• Data extract:
++++++++++

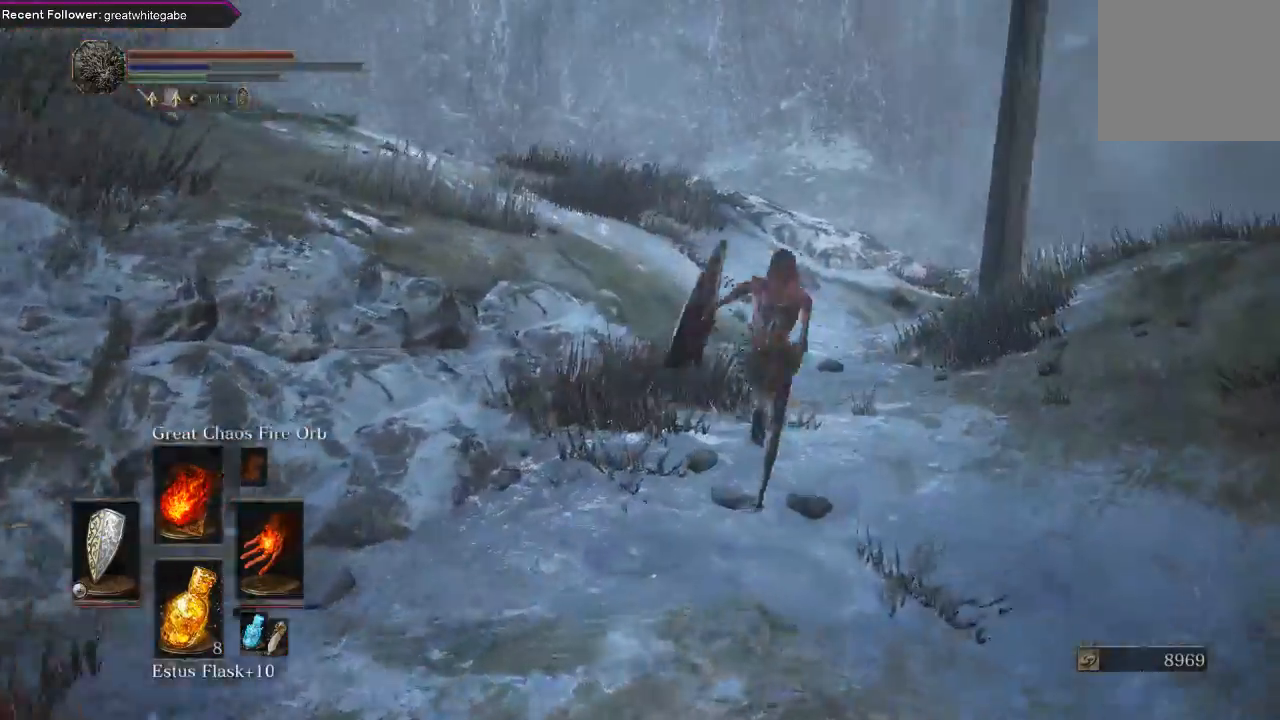
{"buttons": ["B"], "left_stick": "up", "right_stick": "center", "events": []}
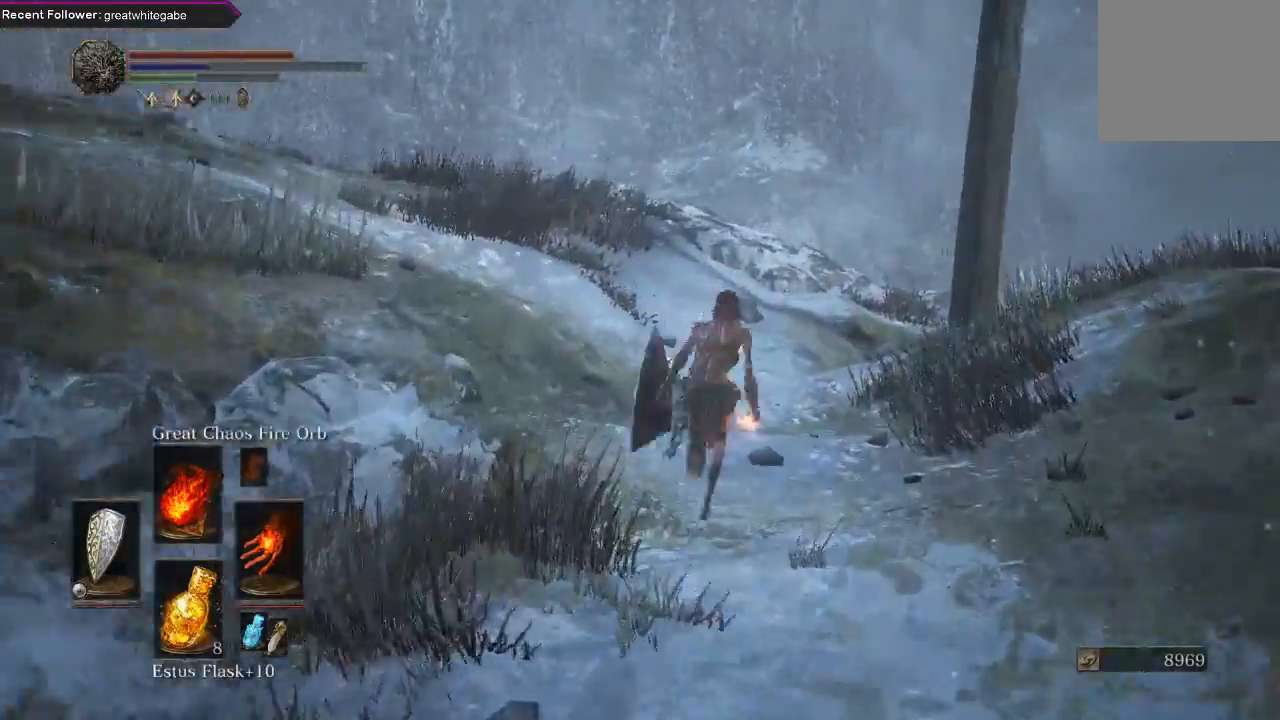
{"buttons": ["B"], "left_stick": "up", "right_stick": "left", "events": [[167, "right_stick", "left"]]}
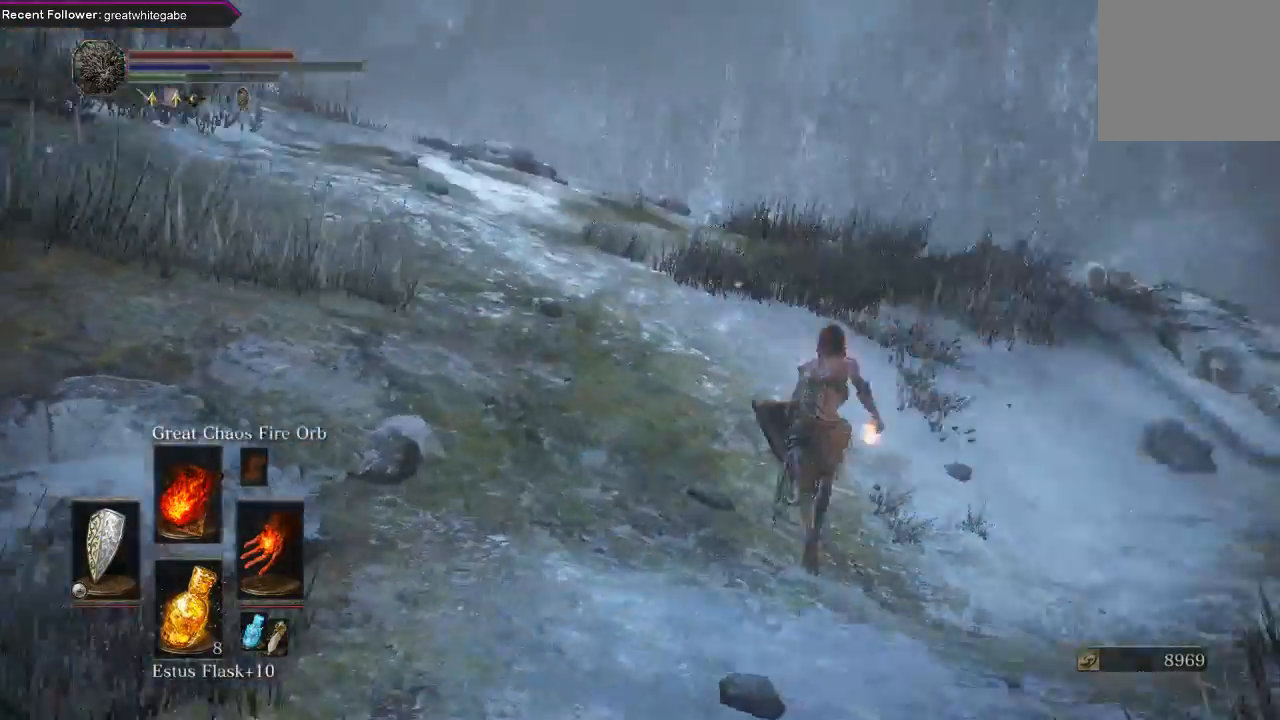
{"buttons": ["B"], "left_stick": "up", "right_stick": "left", "events": [[100, "right_stick", "center"], [267, "right_stick", "left"]]}
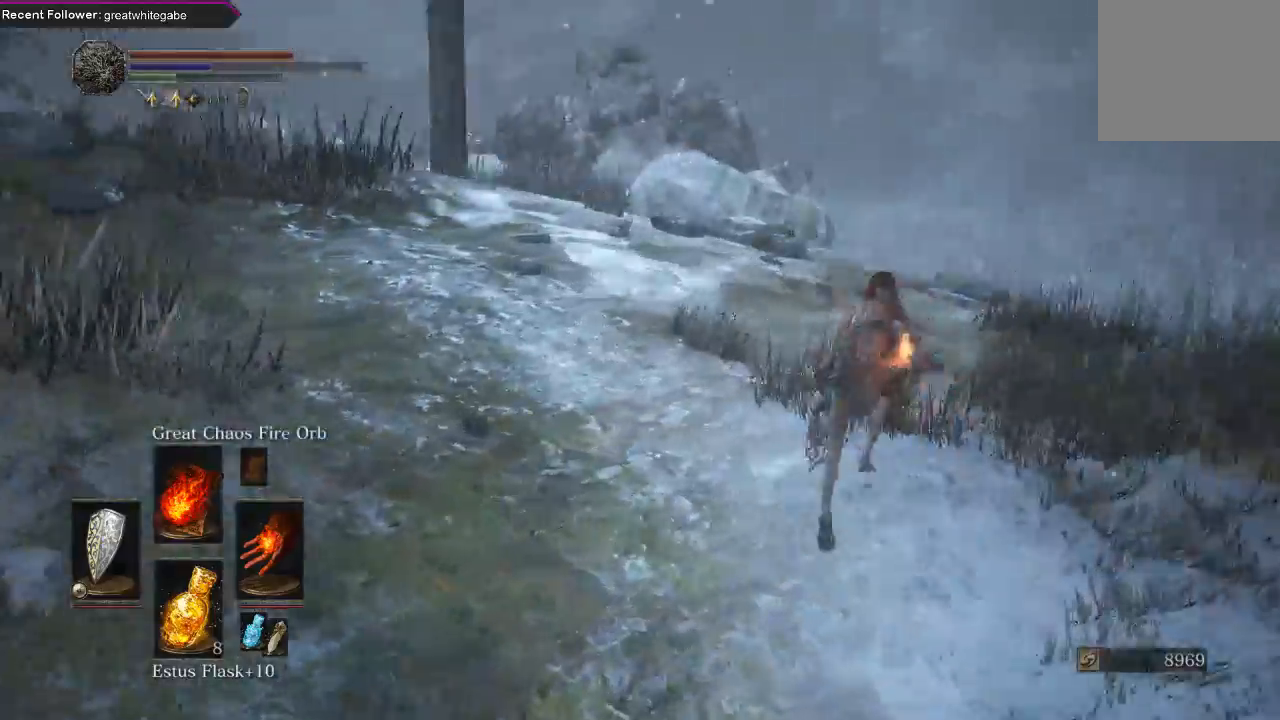
{"buttons": [], "left_stick": "up", "right_stick": "center", "events": [[467, "B", "up"], [500, "right_stick", "center"]]}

++++++++++

• Required work: Only the pictures are to be left out; copy all the remaining material above exactly.

• Response to this exercise:
{"buttons": ["B"], "left_stick": "up", "right_stick": "center", "events": []}
{"buttons": ["B"], "left_stick": "up", "right_stick": "left", "events": [[167, "right_stick", "left"]]}
{"buttons": ["B"], "left_stick": "up", "right_stick": "left", "events": [[100, "right_stick", "center"], [267, "right_stick", "left"]]}
{"buttons": [], "left_stick": "up", "right_stick": "center", "events": [[467, "B", "up"], [500, "right_stick", "center"]]}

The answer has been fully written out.